***** Supplied material

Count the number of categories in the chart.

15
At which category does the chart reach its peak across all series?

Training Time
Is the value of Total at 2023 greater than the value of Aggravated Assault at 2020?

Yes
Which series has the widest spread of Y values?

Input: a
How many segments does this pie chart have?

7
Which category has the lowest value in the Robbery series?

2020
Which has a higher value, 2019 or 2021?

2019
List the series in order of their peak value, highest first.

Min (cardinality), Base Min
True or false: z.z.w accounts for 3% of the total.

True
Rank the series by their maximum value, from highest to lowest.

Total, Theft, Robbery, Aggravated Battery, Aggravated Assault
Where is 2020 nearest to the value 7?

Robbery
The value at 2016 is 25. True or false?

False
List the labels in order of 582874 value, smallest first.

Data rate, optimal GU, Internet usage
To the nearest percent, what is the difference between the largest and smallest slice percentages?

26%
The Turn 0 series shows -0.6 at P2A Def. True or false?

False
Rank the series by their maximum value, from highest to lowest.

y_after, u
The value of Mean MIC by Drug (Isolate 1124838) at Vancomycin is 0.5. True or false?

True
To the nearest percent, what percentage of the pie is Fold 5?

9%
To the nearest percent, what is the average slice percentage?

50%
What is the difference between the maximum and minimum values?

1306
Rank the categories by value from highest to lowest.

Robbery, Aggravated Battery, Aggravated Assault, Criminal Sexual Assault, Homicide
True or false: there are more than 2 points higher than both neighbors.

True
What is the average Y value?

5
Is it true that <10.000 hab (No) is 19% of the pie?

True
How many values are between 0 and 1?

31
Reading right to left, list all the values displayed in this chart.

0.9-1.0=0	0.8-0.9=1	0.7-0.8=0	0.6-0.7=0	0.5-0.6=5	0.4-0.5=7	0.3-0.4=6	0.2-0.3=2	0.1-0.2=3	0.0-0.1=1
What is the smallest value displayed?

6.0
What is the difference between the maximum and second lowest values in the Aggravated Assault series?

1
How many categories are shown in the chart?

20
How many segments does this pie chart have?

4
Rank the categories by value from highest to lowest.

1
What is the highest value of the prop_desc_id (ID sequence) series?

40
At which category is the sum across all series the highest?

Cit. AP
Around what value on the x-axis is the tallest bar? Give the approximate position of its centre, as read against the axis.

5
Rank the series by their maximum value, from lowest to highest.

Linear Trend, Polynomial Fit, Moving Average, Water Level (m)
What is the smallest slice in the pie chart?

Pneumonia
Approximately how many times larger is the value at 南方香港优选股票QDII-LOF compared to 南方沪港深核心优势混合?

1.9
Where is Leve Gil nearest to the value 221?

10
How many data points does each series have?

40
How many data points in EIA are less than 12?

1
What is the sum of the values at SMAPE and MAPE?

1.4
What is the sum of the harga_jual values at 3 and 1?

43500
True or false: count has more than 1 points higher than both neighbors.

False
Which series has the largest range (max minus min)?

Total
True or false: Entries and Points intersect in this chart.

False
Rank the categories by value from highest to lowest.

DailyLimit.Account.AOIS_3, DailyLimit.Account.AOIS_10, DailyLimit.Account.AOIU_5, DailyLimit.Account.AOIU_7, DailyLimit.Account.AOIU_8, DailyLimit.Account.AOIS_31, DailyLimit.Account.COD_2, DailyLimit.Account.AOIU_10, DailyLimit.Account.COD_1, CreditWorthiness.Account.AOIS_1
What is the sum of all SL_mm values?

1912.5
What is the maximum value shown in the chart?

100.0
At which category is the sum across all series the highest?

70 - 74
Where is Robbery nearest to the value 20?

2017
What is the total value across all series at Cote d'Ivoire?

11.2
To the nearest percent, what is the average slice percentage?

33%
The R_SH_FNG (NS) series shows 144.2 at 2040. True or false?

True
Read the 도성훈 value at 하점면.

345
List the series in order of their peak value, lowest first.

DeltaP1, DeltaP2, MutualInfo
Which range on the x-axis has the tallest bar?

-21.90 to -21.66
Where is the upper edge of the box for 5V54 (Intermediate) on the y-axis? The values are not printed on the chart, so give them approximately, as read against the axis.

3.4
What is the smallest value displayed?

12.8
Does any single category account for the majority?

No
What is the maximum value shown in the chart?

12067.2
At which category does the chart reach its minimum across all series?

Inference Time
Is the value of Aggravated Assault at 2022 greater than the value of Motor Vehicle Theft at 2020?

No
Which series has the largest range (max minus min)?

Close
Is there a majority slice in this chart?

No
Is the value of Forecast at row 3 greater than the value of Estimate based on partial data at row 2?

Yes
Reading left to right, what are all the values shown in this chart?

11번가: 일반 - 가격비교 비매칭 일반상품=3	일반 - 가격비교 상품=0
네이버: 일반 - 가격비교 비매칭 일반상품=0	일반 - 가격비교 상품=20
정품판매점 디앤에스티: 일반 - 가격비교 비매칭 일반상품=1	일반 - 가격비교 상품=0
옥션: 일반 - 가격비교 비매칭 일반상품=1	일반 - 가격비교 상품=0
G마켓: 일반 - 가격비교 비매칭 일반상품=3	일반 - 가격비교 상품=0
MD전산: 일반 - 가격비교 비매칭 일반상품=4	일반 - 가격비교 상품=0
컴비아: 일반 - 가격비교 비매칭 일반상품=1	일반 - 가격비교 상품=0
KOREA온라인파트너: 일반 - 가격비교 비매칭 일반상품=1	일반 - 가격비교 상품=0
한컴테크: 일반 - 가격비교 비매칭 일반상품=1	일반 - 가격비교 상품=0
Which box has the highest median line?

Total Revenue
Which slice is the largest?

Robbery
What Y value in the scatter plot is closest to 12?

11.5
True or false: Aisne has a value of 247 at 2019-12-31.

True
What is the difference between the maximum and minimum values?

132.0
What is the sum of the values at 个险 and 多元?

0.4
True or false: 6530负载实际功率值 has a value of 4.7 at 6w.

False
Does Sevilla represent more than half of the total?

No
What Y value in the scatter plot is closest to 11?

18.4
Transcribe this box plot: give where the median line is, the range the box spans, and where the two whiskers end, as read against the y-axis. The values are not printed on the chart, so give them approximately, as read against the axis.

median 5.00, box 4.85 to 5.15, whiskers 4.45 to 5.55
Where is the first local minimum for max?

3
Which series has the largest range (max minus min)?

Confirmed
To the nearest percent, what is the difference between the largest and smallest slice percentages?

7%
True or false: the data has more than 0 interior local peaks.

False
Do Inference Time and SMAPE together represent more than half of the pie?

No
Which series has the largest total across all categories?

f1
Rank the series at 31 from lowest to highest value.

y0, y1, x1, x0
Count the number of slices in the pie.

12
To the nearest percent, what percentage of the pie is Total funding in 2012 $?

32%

**********

**What you need to do:**
Please copy the material word for word, from its first line down to and including the line that contains "The Turn 0 series".

**Reply:**
Count the number of categories in the chart.

15
At which category does the chart reach its peak across all series?

Training Time
Is the value of Total at 2023 greater than the value of Aggravated Assault at 2020?

Yes
Which series has the widest spread of Y values?

Input: a
How many segments does this pie chart have?

7
Which category has the lowest value in the Robbery series?

2020
Which has a higher value, 2019 or 2021?

2019
List the series in order of their peak value, highest first.

Min (cardinality), Base Min
True or false: z.z.w accounts for 3% of the total.

True
Rank the series by their maximum value, from highest to lowest.

Total, Theft, Robbery, Aggravated Battery, Aggravated Assault
Where is 2020 nearest to the value 7?

Robbery
The value at 2016 is 25. True or false?

False
List the labels in order of 582874 value, smallest first.

Data rate, optimal GU, Internet usage
To the nearest percent, what is the difference between the largest and smallest slice percentages?

26%
The Turn 0 series shows -0.6 at P2A Def. True or false?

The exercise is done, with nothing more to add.